Canadian Public Libraries in British Columbia collaborate for service excellence

This article was just published in the BCLA Browser: Linking the Library Landscape, Vol 6, No 1 (2014)

BC public libraries take a collaborative step forward in support of service excellence” by Barbara Kelly and June Stockdale

June Stockdale, Chief Librarian at the Nelson Public Library and Barbara Kelly, Project Manager on behalf of the BC Libraries Cooperative for the Digital Learning Objects Repository, invite everyone to be part of the growing conversation about a new service that will make the sharing of program and training ideas, templates, outlines, and scripts easy and effective.

Academic librarians should participate in departmental faculty candidate interviews

This is a great article in the new C&RL News.

The first sparks of collaboration: Participating in job interviews for faculty candidates” by Brett Spencer.

As shown by many inspiring articles in C&RL News over the past few years, academic librarians are energetically seeking ways to spark collaborations with teaching faculty and build partnerships that enrich the learning experiences of our students. Librarians often have their first opportunity to meet a new faculty member when the prospective professor comes to campus for an interview. Perhaps you’re a liaison to an academic department, and the department brings faculty candidates over to the library so that you can give them a quick tour and highlight the array of information resources they could access if they accepted positions on your campus. I think these library visits are great opportunities to kindle relationships with new faculty. This article offers some questions to consider when preparing for faculty interviews, based on tips and advice that I’ve received from outstanding teaching faculty and seasoned library colleagues over the years.

Two good examples of library collaboration

Here are two new items today.

The Internet Reviews was published in a recent C&RL News; it noted the Digital Library of the Caribbean.

The Digital Library of the Caribbean (dLOC) is a collaborative international digitization project involving 18 partner institutions from around the Caribbean region. Culling collections from academic libraries, private collections, and archives, dLOC documents the diverse historical and cultural legacies of the many islands and surrounding areas of the Caribbean.

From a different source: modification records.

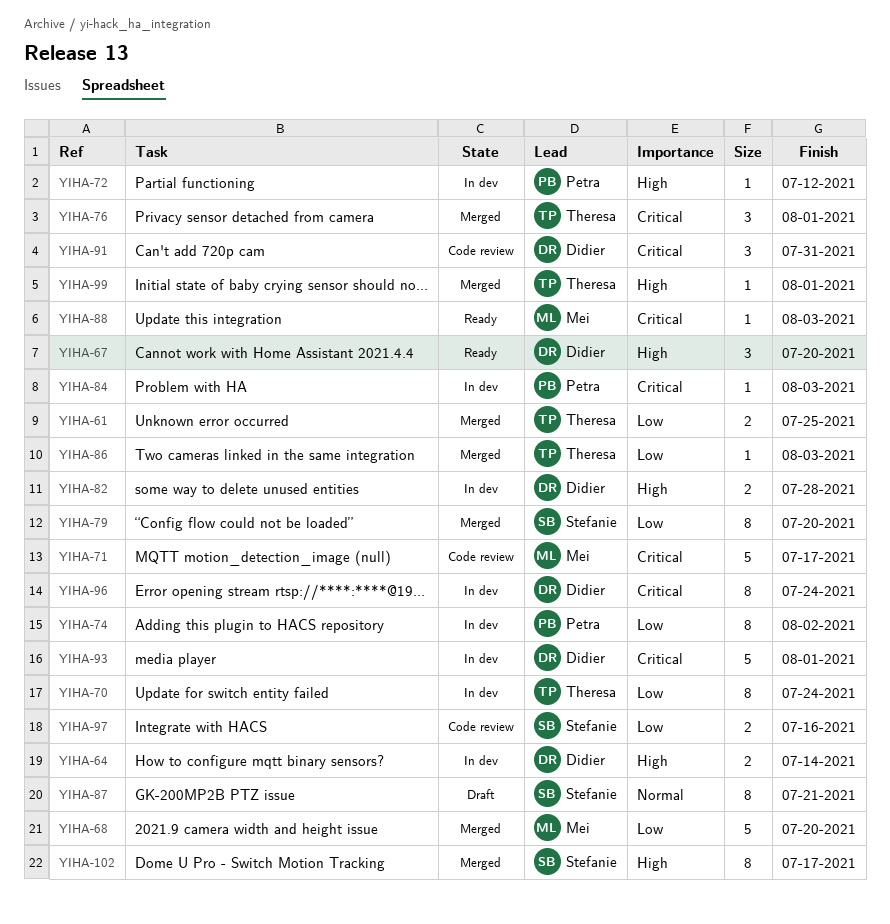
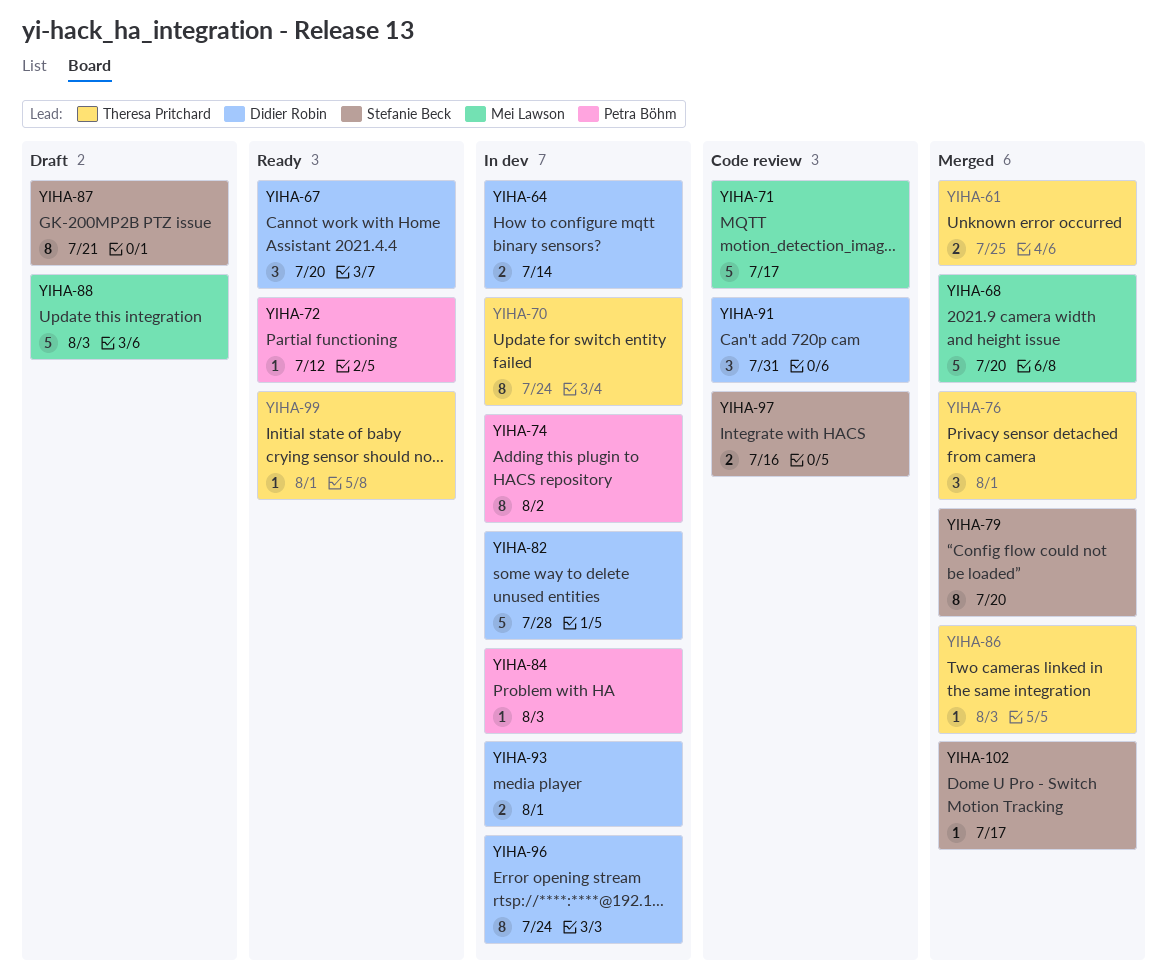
YIHA-72, status: In dev -> Ready
YIHA-82, estimate: 2 -> 5
YIHA-88, status: Ready -> Draft
YIHA-88, estimate: 1 -> 5
YIHA-93, estimate: 5 -> 2
YIHA-99, status: Merged -> Ready
YIHA-102, estimate: 8 -> 1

Community Collaboration: Phoenix Public Library Joining Arizona St. University’s Alexandria Co-Working Network.”  Found via the InfoDocket.

The Alexandria Co-Working Network is an ASU initiative that brings people together in collaboration spaces in public libraries across Arizona. The new space at Burton Barr Central Library will support the entrepreneurs, inventors, problem-solvers and small-business owners across the Valley who need help to advance their ideas but don’t currently have access to the necessary tools.